## [Task objective]
Below this line is the material. Write out only its lines from the one containing "left hip: (452, 295)" through the one containing "left hip: (260, 263)", both kept, exactly.

## [Input records]
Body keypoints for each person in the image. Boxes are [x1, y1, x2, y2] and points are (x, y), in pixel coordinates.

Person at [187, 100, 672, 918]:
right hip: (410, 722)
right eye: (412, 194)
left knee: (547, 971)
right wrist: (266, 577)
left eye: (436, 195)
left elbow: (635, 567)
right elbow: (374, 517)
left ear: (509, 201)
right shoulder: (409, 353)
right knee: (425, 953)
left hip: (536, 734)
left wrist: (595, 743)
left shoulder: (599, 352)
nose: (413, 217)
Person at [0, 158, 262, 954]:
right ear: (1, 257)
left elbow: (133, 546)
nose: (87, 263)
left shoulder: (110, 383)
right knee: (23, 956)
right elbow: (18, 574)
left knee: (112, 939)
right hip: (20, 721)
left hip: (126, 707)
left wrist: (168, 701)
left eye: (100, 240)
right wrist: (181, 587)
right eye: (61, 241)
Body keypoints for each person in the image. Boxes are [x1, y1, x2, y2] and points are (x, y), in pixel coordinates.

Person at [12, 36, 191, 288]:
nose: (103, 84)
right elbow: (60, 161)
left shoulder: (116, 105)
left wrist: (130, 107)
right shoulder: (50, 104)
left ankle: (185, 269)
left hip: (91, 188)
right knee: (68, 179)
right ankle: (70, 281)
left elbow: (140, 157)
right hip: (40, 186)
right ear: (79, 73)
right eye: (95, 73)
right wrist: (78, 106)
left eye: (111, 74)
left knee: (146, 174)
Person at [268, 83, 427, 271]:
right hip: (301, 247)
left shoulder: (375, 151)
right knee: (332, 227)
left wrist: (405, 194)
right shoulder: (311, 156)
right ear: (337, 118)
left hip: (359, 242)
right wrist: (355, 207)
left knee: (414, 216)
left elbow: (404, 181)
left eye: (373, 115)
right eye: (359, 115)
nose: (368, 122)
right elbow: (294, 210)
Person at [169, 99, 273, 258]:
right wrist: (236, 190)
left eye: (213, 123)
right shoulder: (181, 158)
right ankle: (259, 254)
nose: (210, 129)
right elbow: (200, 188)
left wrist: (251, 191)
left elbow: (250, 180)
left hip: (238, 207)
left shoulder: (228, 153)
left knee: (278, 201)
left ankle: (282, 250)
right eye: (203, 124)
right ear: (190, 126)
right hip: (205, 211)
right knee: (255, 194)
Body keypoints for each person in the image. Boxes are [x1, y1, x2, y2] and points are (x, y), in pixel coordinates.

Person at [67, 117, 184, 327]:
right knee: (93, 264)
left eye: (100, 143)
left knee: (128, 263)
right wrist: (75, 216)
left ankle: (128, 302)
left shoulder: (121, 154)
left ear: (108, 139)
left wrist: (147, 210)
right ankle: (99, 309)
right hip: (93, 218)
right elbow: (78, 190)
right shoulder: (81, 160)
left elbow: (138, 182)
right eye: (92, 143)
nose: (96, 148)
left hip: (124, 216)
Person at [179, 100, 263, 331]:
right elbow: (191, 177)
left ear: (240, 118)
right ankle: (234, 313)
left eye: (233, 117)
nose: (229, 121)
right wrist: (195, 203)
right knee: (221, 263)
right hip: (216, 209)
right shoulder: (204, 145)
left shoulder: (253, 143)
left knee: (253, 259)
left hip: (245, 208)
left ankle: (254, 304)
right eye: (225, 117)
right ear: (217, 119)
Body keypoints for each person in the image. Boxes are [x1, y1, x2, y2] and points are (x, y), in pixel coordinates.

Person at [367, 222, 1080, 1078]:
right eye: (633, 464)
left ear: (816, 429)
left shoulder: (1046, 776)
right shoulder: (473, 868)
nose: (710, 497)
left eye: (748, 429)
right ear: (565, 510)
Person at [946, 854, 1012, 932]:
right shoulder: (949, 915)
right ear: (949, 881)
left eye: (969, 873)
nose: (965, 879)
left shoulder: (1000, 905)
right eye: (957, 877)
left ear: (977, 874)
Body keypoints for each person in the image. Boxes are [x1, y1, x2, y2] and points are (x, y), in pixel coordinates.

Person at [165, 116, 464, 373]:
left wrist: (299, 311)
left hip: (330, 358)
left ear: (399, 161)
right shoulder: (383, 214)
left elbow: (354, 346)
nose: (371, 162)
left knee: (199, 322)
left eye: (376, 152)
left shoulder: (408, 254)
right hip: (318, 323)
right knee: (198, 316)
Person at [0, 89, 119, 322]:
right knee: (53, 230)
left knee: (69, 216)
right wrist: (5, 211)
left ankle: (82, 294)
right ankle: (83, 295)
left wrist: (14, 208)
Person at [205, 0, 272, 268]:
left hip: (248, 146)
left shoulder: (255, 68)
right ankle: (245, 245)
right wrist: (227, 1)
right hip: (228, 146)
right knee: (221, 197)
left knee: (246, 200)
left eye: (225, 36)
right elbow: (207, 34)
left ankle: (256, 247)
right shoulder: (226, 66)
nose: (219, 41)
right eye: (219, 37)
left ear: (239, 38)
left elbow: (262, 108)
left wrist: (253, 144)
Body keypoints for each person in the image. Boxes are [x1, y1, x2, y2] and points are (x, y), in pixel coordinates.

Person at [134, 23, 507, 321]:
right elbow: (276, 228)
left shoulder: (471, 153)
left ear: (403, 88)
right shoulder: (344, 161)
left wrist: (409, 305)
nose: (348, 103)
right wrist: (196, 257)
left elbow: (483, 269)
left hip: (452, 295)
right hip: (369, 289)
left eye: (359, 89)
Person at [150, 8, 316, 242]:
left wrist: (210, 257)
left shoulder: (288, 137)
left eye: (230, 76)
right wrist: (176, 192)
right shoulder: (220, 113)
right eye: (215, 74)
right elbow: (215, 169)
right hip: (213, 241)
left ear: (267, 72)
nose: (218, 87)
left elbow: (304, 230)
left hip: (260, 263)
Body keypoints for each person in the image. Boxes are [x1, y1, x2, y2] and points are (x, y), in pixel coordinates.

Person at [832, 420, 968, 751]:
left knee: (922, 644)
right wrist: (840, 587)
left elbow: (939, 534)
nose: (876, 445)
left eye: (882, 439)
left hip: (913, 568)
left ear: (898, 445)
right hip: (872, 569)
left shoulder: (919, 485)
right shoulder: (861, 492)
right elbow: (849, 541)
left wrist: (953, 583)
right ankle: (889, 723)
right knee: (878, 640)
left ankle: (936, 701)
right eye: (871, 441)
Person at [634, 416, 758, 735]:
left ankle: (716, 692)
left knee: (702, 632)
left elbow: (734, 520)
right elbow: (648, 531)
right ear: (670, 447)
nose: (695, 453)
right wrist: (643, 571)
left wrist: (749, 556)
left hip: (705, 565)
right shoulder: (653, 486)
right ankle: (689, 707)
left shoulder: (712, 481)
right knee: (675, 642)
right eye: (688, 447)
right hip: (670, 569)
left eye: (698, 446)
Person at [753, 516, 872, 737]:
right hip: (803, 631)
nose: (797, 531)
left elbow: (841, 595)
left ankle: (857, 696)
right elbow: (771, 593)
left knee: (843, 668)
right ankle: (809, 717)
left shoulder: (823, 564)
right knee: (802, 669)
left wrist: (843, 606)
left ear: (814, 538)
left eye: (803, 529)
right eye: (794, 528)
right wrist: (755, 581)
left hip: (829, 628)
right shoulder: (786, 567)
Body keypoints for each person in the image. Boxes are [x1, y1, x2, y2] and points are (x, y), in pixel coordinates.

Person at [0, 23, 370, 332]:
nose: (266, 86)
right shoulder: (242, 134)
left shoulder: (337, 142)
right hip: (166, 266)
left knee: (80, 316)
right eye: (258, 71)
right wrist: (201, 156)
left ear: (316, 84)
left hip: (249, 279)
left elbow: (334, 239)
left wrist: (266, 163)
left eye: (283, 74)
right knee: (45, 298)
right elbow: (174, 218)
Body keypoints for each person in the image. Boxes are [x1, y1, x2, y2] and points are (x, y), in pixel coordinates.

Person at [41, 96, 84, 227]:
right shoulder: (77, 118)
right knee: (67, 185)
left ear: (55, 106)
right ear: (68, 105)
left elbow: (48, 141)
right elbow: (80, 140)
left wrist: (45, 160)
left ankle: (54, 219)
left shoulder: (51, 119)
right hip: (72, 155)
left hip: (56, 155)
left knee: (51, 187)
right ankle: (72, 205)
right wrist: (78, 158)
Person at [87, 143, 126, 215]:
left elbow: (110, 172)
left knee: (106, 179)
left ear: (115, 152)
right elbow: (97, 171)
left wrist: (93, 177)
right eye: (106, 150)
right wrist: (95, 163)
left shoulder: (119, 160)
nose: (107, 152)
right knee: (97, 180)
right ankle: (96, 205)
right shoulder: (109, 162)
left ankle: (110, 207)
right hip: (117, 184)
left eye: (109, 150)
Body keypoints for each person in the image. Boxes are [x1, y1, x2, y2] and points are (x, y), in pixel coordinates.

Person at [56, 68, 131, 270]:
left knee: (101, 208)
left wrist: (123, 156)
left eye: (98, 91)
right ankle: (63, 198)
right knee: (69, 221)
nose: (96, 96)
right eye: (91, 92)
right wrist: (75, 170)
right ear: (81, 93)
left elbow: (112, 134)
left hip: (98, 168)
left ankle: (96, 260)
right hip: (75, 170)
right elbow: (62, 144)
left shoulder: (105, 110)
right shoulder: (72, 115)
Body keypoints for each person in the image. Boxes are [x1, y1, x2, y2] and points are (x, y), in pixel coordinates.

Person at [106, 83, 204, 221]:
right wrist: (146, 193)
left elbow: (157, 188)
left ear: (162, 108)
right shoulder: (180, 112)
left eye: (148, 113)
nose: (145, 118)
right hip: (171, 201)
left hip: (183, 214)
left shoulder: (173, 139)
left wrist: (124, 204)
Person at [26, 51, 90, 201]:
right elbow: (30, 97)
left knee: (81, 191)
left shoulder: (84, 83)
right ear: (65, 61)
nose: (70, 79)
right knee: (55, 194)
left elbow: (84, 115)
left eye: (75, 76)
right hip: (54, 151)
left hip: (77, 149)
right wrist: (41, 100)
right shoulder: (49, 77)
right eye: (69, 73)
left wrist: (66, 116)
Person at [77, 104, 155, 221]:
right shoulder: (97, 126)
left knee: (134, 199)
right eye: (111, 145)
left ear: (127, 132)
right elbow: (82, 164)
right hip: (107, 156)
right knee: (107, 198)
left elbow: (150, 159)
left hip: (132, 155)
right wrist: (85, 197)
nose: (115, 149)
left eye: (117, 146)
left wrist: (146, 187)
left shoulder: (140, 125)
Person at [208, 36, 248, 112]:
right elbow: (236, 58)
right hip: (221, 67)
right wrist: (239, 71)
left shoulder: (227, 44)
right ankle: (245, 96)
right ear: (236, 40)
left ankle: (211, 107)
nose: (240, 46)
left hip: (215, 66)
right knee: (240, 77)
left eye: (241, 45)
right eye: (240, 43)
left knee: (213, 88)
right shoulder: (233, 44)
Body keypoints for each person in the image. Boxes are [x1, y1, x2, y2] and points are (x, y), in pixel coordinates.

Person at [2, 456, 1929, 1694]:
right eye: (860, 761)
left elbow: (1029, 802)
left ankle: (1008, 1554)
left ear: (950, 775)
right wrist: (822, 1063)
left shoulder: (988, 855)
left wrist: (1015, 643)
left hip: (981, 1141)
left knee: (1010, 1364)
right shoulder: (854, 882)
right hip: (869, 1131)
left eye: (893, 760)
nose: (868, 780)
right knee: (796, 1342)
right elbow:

## [Solution to the exercise]
left hip: (452, 295)
right hip: (369, 289)
left eye: (359, 89)
Person at [150, 8, 316, 242]:
left wrist: (210, 257)
left shoulder: (288, 137)
left eye: (230, 76)
right wrist: (176, 192)
right shoulder: (220, 113)
right eye: (215, 74)
right elbow: (215, 169)
right hip: (213, 241)
left ear: (267, 72)
nose: (218, 87)
left elbow: (304, 230)
left hip: (260, 263)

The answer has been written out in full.